Selecting a suitable machine learning algorithm for your problem can be a difficult task. If you have a lot time, you can try all of them. However, usually the time you have to solve a problem is limited. You can ask yourself several queries before you start to work on your problem. Depending on your answers and situation, you can list out some of the algorithms to try them on your data.
- Explainability: Does your model have to be explained to a non-technical audience (i.e. your costumers)? There are some machine learning models that are no doubt very accurate but are hard to build and explain. Examples of such models are neural networks or ensemble models. For a non-technical audience these models can be hard to understand. On the other hand, kNN, linear regression, or decision tree learning algorithms produce models that are not always much accurate, however, the way they make their prediction is very straightforward. So, you have to think at least once whether you need to explain your model in front of a non- technical audience or not. If yes, it will be good to choose a model with easy algorithm and high accuracy..
- In-memory vs. out-of-memory: Can your dataset be fully loaded into the RAM of your server or personal computer? This is one of the important question to be answered before selecting a machine learning model. If your answer is yes, then you can choose from a wide variety of algorithms. Otherwise, you would prefer incremental learning algorithms that can improve the model by adding more data gradually.
- Number of features and examples: How many training examples do you have in your dataset and what is the number of features included in that data? Some algorithms, including neural networks and gradient boosting, can handle a huge number of examples and thousands of features. Others, like SVM, can be very modest in their capacity and might be slower for large number of data and features.
- Nonlinearity of the data: Is your data linearly separable or can it be modeled using a linear model? If yes, SVM with the linear kernel, logistic or linear regression can be good choices. Otherwise, non-linear SVM, deep neural networks or ensemble algorithms, might work better.
- Training speed: How much time is a learning algorithm allowed to use to build a model? i.e. do you have limited time to train your model or the time is sufficiently large? Deep Neural networks are known to be slow to train. Simple algorithms like logistic and linear regression or decision trees are faster. Specialized libraries contain very efficient implementations of some algorithms. Some algorithms, such as random forests, benefit from the availability of multiple CPU cores, so their model building time can be significantly reduced on a machine with dozens of cores.

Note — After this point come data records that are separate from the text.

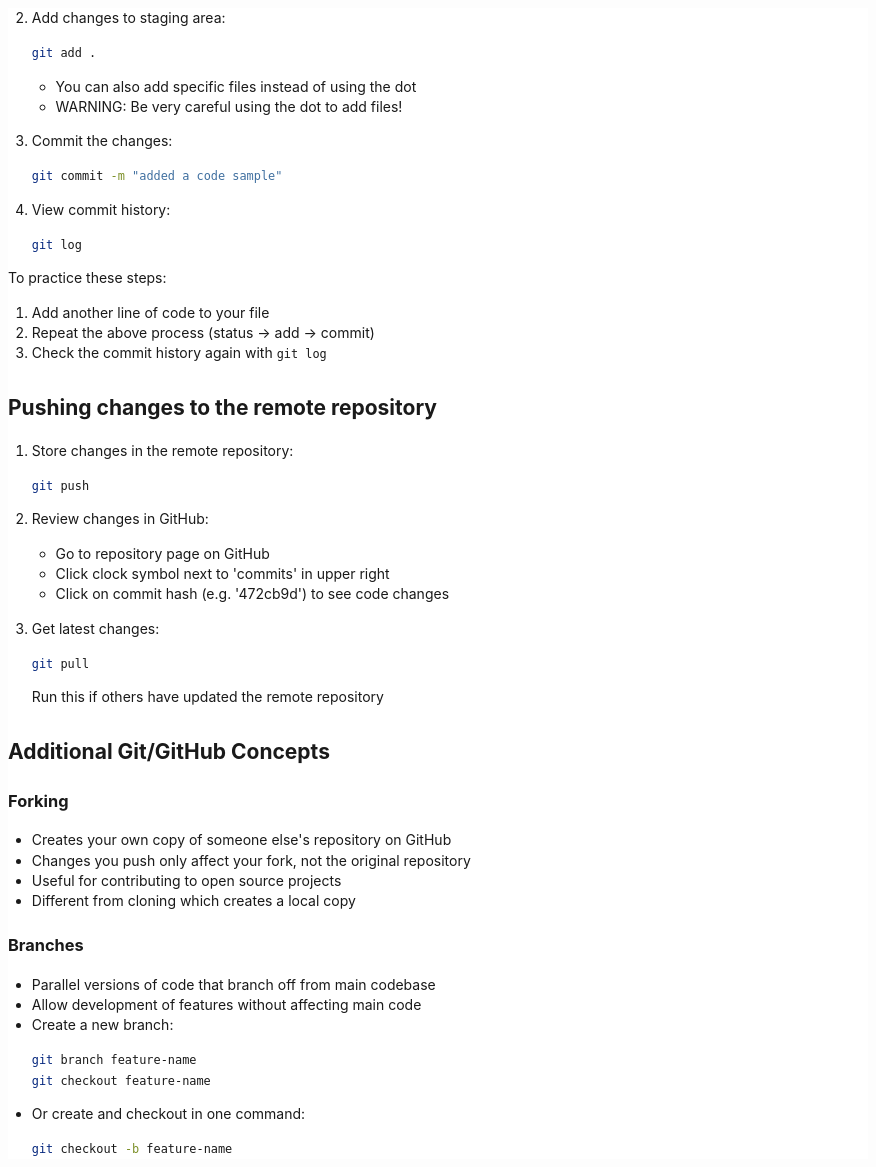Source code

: 2. Add changes to staging area:
   ```bash
   git add .
   ```
   - You can also add specific files instead of using the dot
   - WARNING: Be very careful using the dot to add files!

3. Commit the changes:
   ```bash
   git commit -m "added a code sample"
   ```

4. View commit history:
   ```bash
   git log
   ```

To practice these steps:
1. Add another line of code to your file
2. Repeat the above process (status → add → commit)
3. Check the commit history again with `git log`

## Pushing changes to the remote repository

1. Store changes in the remote repository:
   ```bash
   git push
   ```

2. Review changes in GitHub:
   - Go to repository page on GitHub
   - Click clock symbol next to 'commits' in upper right
   - Click on commit hash (e.g. '472cb9d') to see code changes

3. Get latest changes:
   ```bash
   git pull
   ```
   Run this if others have updated the remote repository


## Additional Git/GitHub Concepts

### Forking
- Creates your own copy of someone else's repository on GitHub
- Changes you push only affect your fork, not the original repository
- Useful for contributing to open source projects
- Different from cloning which creates a local copy

### Branches
- Parallel versions of code that branch off from main codebase
- Allow development of features without affecting main code
- Create a new branch:
  ```bash
  git branch feature-name
  git checkout feature-name
  ```
- Or create and checkout in one command:
  ```bash 
  git checkout -b feature-name
  ```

- Prediction speed: How fast does the model have to be when generating predictions? Algorithms like SVMs, linear and logistic regression, and (some types of) neural networks, are extremely fast at the prediction time. Others, like kNN, ensemble algorithms, and very deep or recurrent neural networks, are slower.
- Cross validation(scientific one): Besides, you can also select a best machine learning model from set of models by testing them on validation sets(visit here for more on cross validation). You can test different models on your data and select a best one on the basic of errors and accuracy. This technique is considered as best because it is scientific and it suggests a model that suits best on the training data.